As a side note, since you are working on German, I thought I'd bring this to your attention! We trained a German QA model and also a German Dense Passage Retrieval model using a hand annotated dataset that we created. All of it is open sourced now so feel free to try them out if they might be helpful in your use case!

https://deepset.ai/germanquad

sophgit commented 3 years ago

Hi @brandenchan, thanks for looking into the problem. These are the three examples (text from https://onlinemarketing.de/lexikon/definition-customer-relationship-management-crm). Can't upload json, so I attached a txt-file: example.txt And thanks for the hint, I already saw your post :) Can't wait to try the new models and dataset!

Timoeller commented 3 years ago

Hey @sophgit I remember you helping also to fix some issue with the annotation tool and other interesting conversations.

Wow, so it seems you have created 272 domain datapoints for German QA and used them already for eval. Can we actually have a call about this? I would be highly interested in interacting, maybe also seeing how a model trained on GermanQuAD oder GermanDPR could improve your performance. Could you maybe contact me at timo.moeller --at-- deepset.ai?
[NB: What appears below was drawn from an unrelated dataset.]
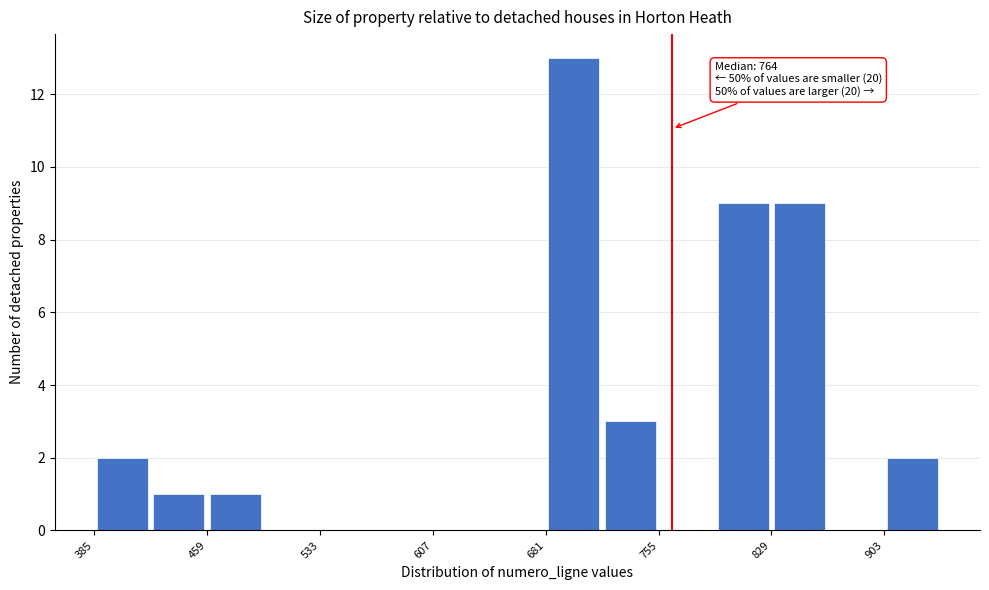

Around what value on the x-axis is the tallest bar? Give the approximate position of its centre, as read against the axis.

700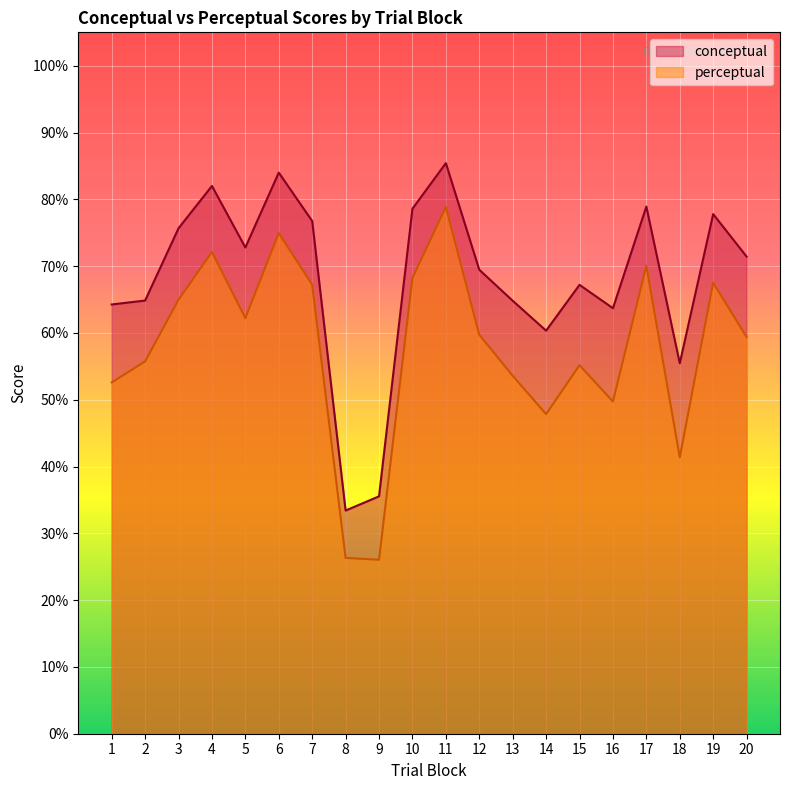

What is the spread (max minus min) of values at 13?

11.2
brandenchan commented 3 years ago

Just as an update, it seems that the step of splitting Documents into Passages can cause whitespace normalization if PreProcessor.split_by == "word". Hence why your Document text has no duplicate whitespaces, but your answers do have them.
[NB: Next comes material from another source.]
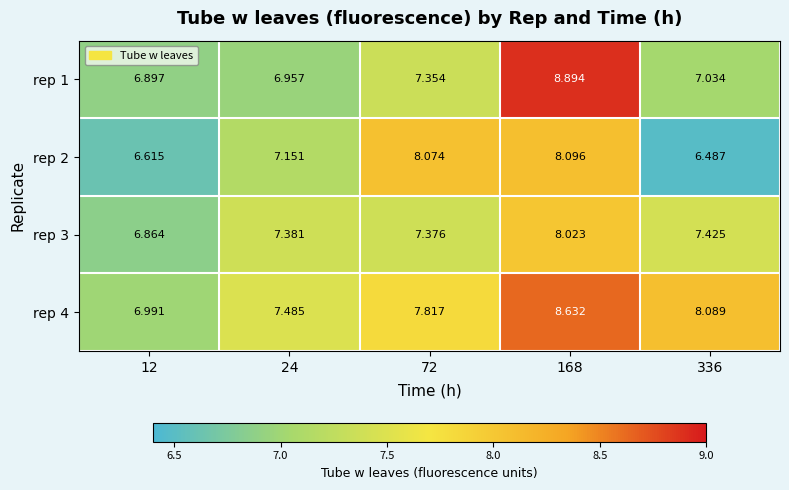

At which category does the chart reach its minimum across all series?

336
We will want to fix it (#1023) but it is at a very low level in the code and probably won't be a quick fix. For now, I have opened a PR to raise a warning (#1022). And one work around for this issue, if it comes up again in future, is to set PreProcessor.split_by == "passage" since this doesn't have the whitespace normalization side effect. Hope this clarifies things and thanks for helping us discover this pesky issue!